Mr Reynolds indicated he was leaning towards a full "de-merger" that would divide Telecom into two listed companies, allowing its network arm to build a fibre-optic ultrafast broadband network in partnership with the Crown. Under that scenario, Telecom shareholders would be issued shares in Chorus.
It was difficult to know what each part of the business was worth and a de-merger might be fairer and quicker than a full float of Chorus, he said.
"We really don't know how the future is going to unfold – is the upside going to be in Chorus or is it going to be in Telecom?"
A partial sell-down of Chorus to the Government was also possible, he said.
It is understood that the Government is no longer ruling that out as an option, so long as any money it paid for a stake was retained by Chorus and used to fund the rollout of ultrafast broadband.
There has been speculation that Telecom might seek to retain a 40 per cent stake in Chorus, but Mr Reynolds appeared more focused on lifting the regulatory burden on Telecom's wholesale and retail arms than clinging to part of the network business.
"And by the way, there is just no way [structural separation] can be done without the regulatory upside," he said.
He confirmed shareholders would need to approve a breakup of the company, and Telecom might choose to compete with a Government-backed fibre network if the Government picked other partners to build the network.
Telecom expects to find out by September whether Chorus will be the Government's partner. A de-merger might take another 11 months to arrange.
Mr Reynolds said the economic environment for telecommunications companies had changed over the past year to 18 months. Competition from the likes of Skype had meant wholesale prices for carrying international phone traffic had "collapsed" to a fraction of a cent per minute.

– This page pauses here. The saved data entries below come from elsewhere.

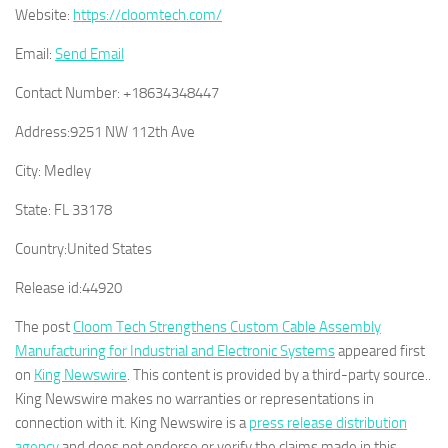
Website:
https://cloomtech.com/
Email:
Send Email
Contact Number:
+18634348447
Address:
9251 NW 112th Ave
City:
Medley
State:
FL 33178
Country:
United States
Release id:
44920
The post
Cloom Tech Strengthens Custom Cable Assembly
Manufacturing for Industrial and Electronic Systems
appeared first
on
King Newswire
. This content is provided by a third-party source..
King Newswire makes no warranties or representations in
connection with it. King Newswire is a
press release distribution
agency
and does not endorse or verify the claims made in this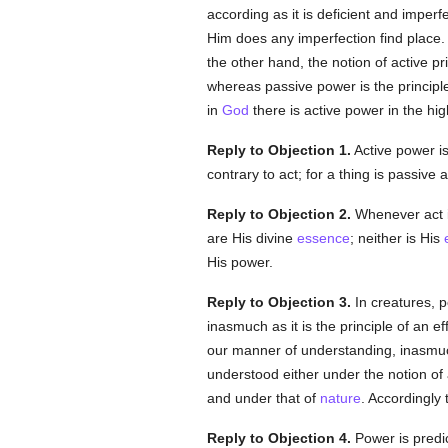
according as it is deficient and imper
Him does any imperfection find place. 
the other hand, the notion of active pr
whereas passive power is the principl
in
God
there is active power in the hi
Reply to Objection 1.
Active power is 
contrary to act; for a thing is passive 
Reply to Objection 2.
Whenever act i
are His divine
essence
; neither is His
His power.
Reply to Objection 3.
In creatures, po
inasmuch as it is the principle of an eff
our manner of understanding, inasmu
understood either under the notion of 
and under that of
nature
. Accordingly 
Reply to Objection 4.
Power is predi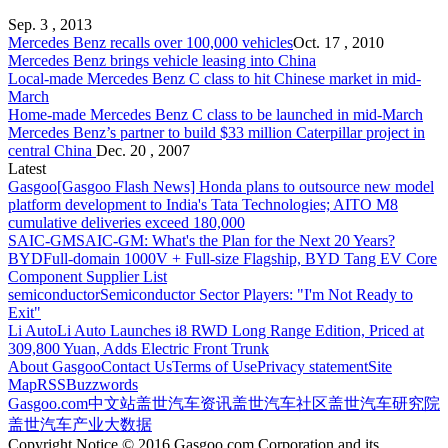
Sep. 3 , 2013
Mercedes Benz
recalls over 100,000 vehicles
Oct. 17 , 2010
Mercedes Benz
brings vehicle leasing into China
Local-made
Mercedes Benz
C class to hit Chinese market in mid-
March
Home-made
Mercedes Benz
C class to be launched in mid-March
Mercedes Benz
’s partner to build $33 million Caterpillar project in
central China
Dec. 20 , 2007
Latest
Gasgoo
[Gasgoo Flash News] Honda plans to outsource new model
platform development to India's Tata Technologies; AITO M8
cumulative deliveries exceed 180,000
SAIC-GM
SAIC-GM: What's the Plan for the Next 20 Years?
BYD
Full-domain 1000V + Full-size Flagship, BYD Tang EV Core
Component Supplier List
semiconductor
Semiconductor Sector Players: "I'm Not Ready to
Exit"
Li Auto
Li Auto Launches i8 RWD Long Range Edition, Priced at
309,800 Yuan, Adds Electric Front Trunk
About Gasgoo
Contact Us
Terms of Use
Privacy statement
Site
Map
RSS
Buzzwords
Gasgoo.com
中文站
盖世汽车资讯
盖世汽车社区
盖世汽车研究院
盖世汽车产业大数据
Copyright Notice © 2016 Gasgoo.com Corporation and its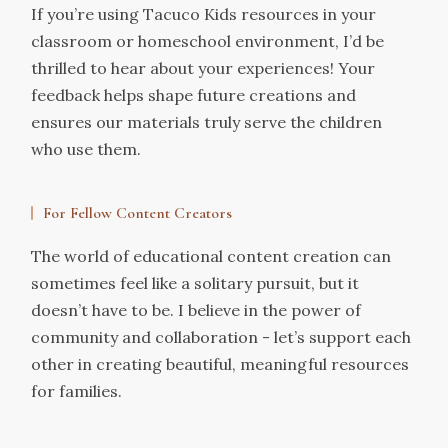
If you’re using Tacuco Kids resources in your
classroom or homeschool environment, I’d be
thrilled to hear about your experiences! Your
feedback helps shape future creations and
ensures our materials truly serve the children
who use them.
For Fellow Content Creators
The world of educational content creation can
sometimes feel like a solitary pursuit, but it
doesn’t have to be. I believe in the power of
community and collaboration - let’s support each
other in creating beautiful, meaningful resources
for families.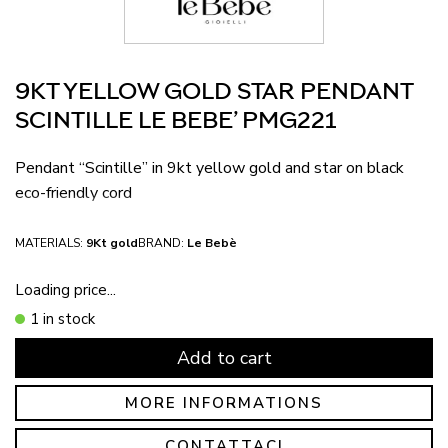
9KT YELLOW GOLD STAR PENDANT
SCINTILLE LE BEBE’ PMG221
Pendant “Scintille” in 9kt yellow gold and star on black
eco-friendly cord
MATERIALS:
9Kt gold
BRAND:
Le Bebè
Loading price...
1 in stock
Add to cart
MORE INFORMATIONS
CONTATTACI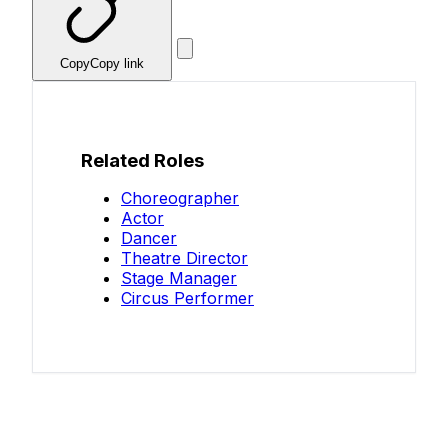
Copy
Copy link
Related Roles
Choreographer
Actor
Dancer
Theatre Director
Stage Manager
Circus Performer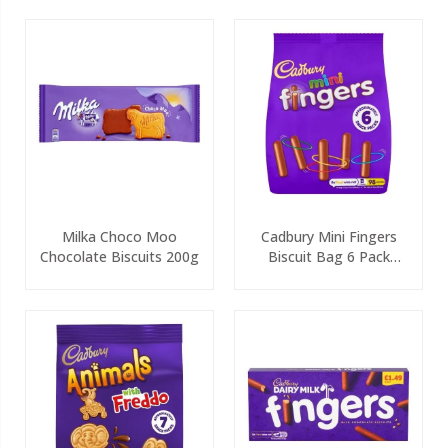
Milka Choco Moo
Cadbury Mini Fingers
Chocolate Biscuits 200g
Biscuit Bag 6 Pack
115.8g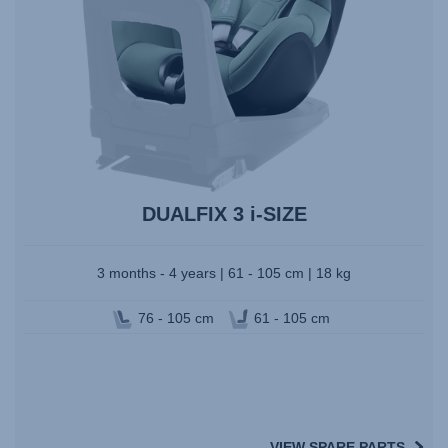
DUALFIX 3 i-SIZE
3 months - 4 years | 61 - 105 cm | 18 kg
76 - 105 cm
61 - 105 cm
VIEW SPARE PARTS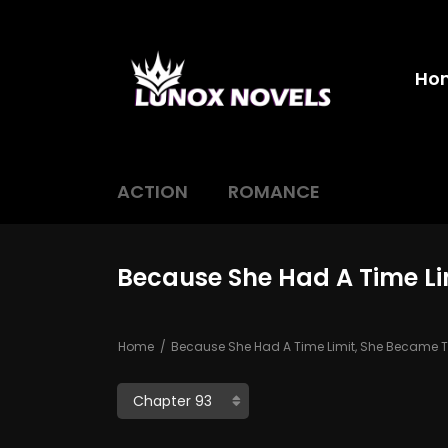
Ho
ACTION
ROMANCE
Because She Had A Time Li
Home
Because She Had A Time Limit, She Became Th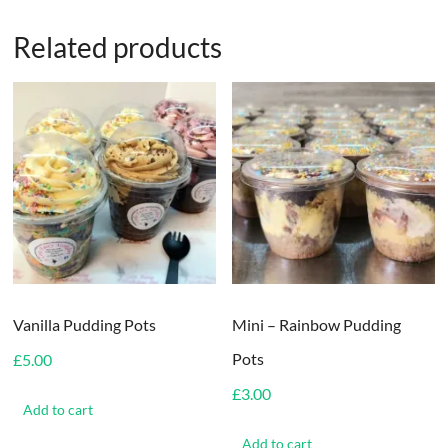
Related products
Vanilla Pudding Pots
Mini – Rainbow Pudding
Pots
£
5.00
£
3.00
Add to cart
Add to cart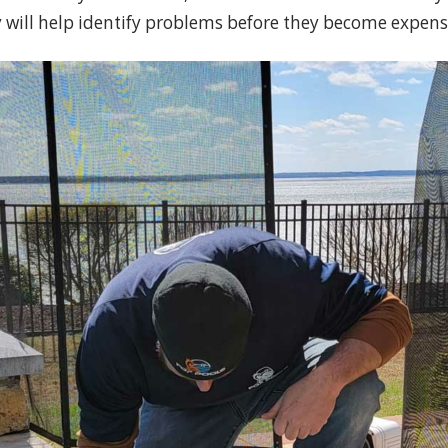
y will help identify problems before they become expensi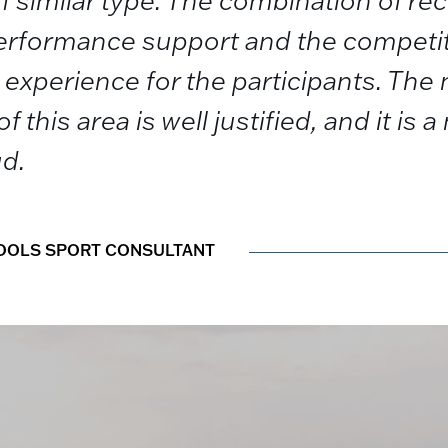
f similar type. The combination of re
 performance support and the compet
experience for the participants. The 
f this area is well justified, and it is 
ud.
HOOLS SPORT CONSULTANT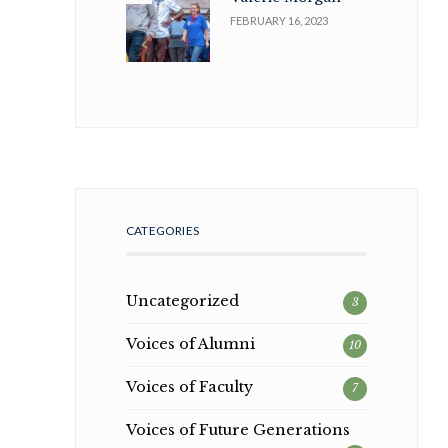
FEBRUARY 16, 2023
CATEGORIES
Uncategorized
3
Voices of Alumni
10
Voices of Faculty
7
Voices of Future Generations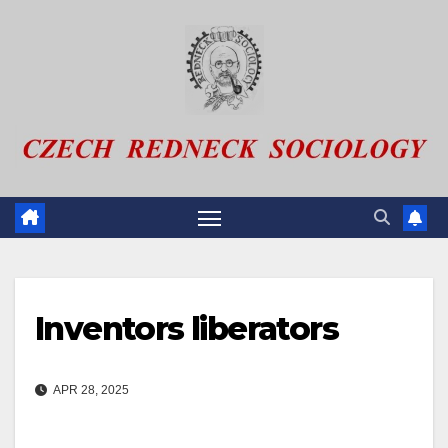
Skip
to
content
Inventors liberators
APR 28, 2025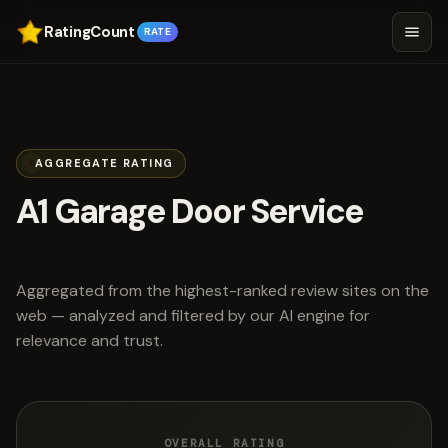
RatingCount
RATE
AGGREGATE RATING
A1 Garage Door Service
scored 4.8 out of 5
Aggregated from the highest-ranked review sites on the
web — analyzed and filtered by our AI engine for
relevance and trust.
OVERALL RATING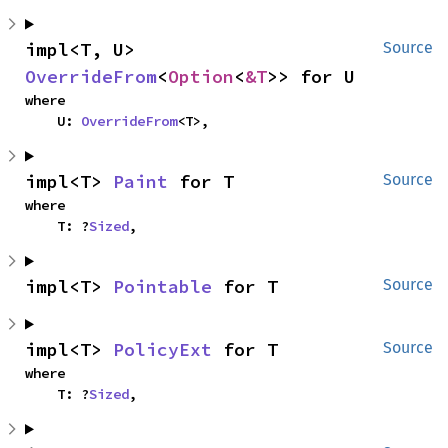
impl<T, U> 
Source
OverrideFrom
<
Option
<
&T
>> for U
where

    U: 
OverrideFrom
<T>,
impl<T> 
Paint
 for T
Source
where

    T: ?
Sized
,
impl<T> 
Pointable
 for T
Source
impl<T> 
PolicyExt
 for T
Source
where

    T: ?
Sized
,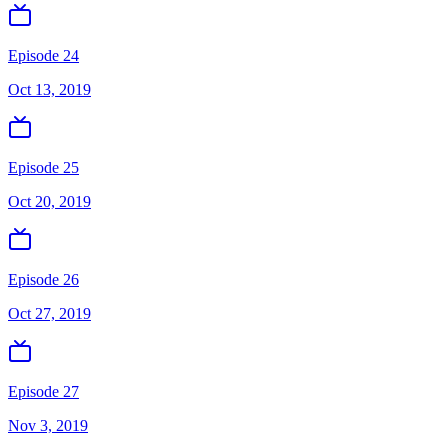
Episode 24
Oct 13, 2019
Episode 25
Oct 20, 2019
Episode 26
Oct 27, 2019
Episode 27
Nov 3, 2019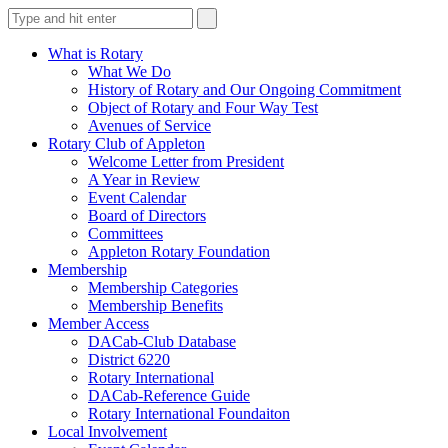
What is Rotary
What We Do
History of Rotary and Our Ongoing Commitment
Object of Rotary and Four Way Test
Avenues of Service
Rotary Club of Appleton
Welcome Letter from President
A Year in Review
Event Calendar
Board of Directors
Committees
Appleton Rotary Foundation
Membership
Membership Categories
Membership Benefits
Member Access
DACab-Club Database
District 6220
Rotary International
DACab-Reference Guide
Rotary International Foundaiton
Local Involvement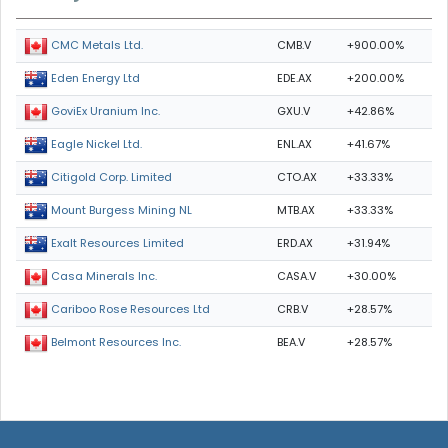
CMB.V
+900.00%
CMC Metals Ltd.
EDE.AX
+200.00%
Eden Energy Ltd
GXU.V
+42.86%
GoviEx Uranium Inc.
ENL.AX
+41.67%
Eagle Nickel Ltd.
CTO.AX
+33.33%
Citigold Corp. Limited
MTB.AX
+33.33%
Mount Burgess Mining NL
ERD.AX
+31.94%
Exalt Resources Limited
CASA.V
+30.00%
Casa Minerals Inc.
CRB.V
+28.57%
Cariboo Rose Resources Ltd
BEA.V
+28.57%
Belmont Resources Inc.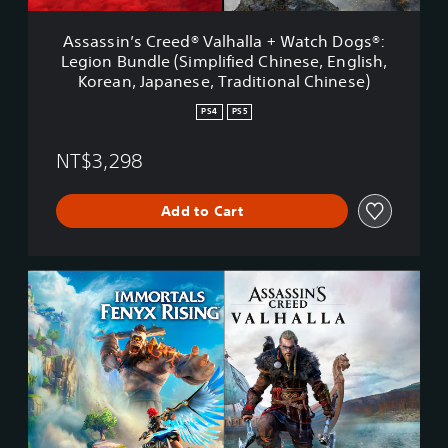
r
e
Assassin’s Creed® Valhalla + Watch Dogs®:
e
Legion Bundle (Simplified Chinese, English,
d
Korean, Japanese, Traditional Chinese)
®
V
PS4
PS5
a
l
NT$3,298
h
a
l
Add to Cart
l
a
+
W
A
a
s
t
s
c
a
h
s
D
s
o
i
g
n
s
’
®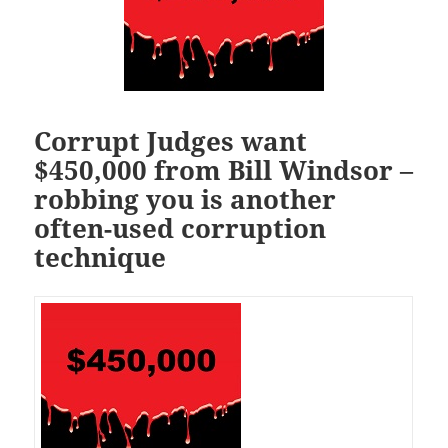
Corrupt Judges want
$450,000 from Bill Windsor –
robbing you is another
often-used corruption
technique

He had also been surprised by the extent to which Vodafone had cut prices in the wake of competition from mobile entrant 2degrees.
Telecom's response would be to reduce investment in new "value-added" services and accelerate cost-cutting. The Auckland-based firm was also centralising functions.
Chief financial officer Russ Houlden said Telecom expected to be able to cut customer service jobs as a result of more efficient systems and the first to go would probably be jobs it had outsourced overseas.
About a third of its call centre staff are contractors based in the Philippines.